- What is being asked
Below are the entries; output exactly the lines from the one containing "- XSS prevention" through the final line, inclusive.

- Provided material
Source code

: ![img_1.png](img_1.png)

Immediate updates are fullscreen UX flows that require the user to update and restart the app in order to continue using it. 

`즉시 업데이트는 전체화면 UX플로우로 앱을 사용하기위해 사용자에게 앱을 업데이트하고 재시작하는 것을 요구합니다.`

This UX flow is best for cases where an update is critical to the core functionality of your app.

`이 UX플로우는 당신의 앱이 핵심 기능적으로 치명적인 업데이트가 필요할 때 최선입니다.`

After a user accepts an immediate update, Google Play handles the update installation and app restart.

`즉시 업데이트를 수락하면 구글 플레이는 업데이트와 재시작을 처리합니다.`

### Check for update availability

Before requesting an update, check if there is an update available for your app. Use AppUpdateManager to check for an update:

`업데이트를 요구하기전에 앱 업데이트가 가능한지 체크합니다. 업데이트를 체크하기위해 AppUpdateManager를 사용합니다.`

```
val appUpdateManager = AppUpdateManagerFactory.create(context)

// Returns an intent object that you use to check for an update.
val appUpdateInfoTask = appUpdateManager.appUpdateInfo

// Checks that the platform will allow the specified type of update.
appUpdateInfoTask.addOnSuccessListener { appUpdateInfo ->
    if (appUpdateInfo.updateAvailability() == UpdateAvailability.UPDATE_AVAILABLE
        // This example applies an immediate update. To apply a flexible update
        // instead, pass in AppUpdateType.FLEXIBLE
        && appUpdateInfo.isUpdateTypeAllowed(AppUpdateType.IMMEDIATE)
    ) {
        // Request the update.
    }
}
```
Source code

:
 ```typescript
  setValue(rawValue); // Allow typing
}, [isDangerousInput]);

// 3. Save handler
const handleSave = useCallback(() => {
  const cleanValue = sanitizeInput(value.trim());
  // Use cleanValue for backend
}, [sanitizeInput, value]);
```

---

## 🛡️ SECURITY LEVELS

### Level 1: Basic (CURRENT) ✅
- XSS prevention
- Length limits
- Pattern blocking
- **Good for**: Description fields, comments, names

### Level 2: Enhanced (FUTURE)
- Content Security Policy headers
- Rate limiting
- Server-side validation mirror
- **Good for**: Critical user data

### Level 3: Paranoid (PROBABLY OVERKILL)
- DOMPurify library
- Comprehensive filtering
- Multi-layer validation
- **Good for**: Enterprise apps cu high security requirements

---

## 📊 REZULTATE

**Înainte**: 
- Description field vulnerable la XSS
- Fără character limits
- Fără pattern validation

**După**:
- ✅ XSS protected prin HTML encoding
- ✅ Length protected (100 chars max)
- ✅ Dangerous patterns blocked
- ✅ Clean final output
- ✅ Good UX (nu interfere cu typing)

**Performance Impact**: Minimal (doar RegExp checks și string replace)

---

- Answer to this exercise
- XSS prevention
- Length limits
- Pattern blocking
- **Good for**: Description fields, comments, names

### Level 2: Enhanced (FUTURE)
- Content Security Policy headers
- Rate limiting
- Server-side validation mirror
- **Good for**: Critical user data

### Level 3: Paranoid (PROBABLY OVERKILL)
- DOMPurify library
- Comprehensive filtering
- Multi-layer validation
- **Good for**: Enterprise apps cu high security requirements

---

## 📊 REZULTATE

**Înainte**: 
- Description field vulnerable la XSS
- Fără character limits
- Fără pattern validation

**După**:
- ✅ XSS protected prin HTML encoding
- ✅ Length protected (100 chars max)
- ✅ Dangerous patterns blocked
- ✅ Clean final output
- ✅ Good UX (nu interfere cu typing)

**Performance Impact**: Minimal (doar RegExp checks și string replace)

---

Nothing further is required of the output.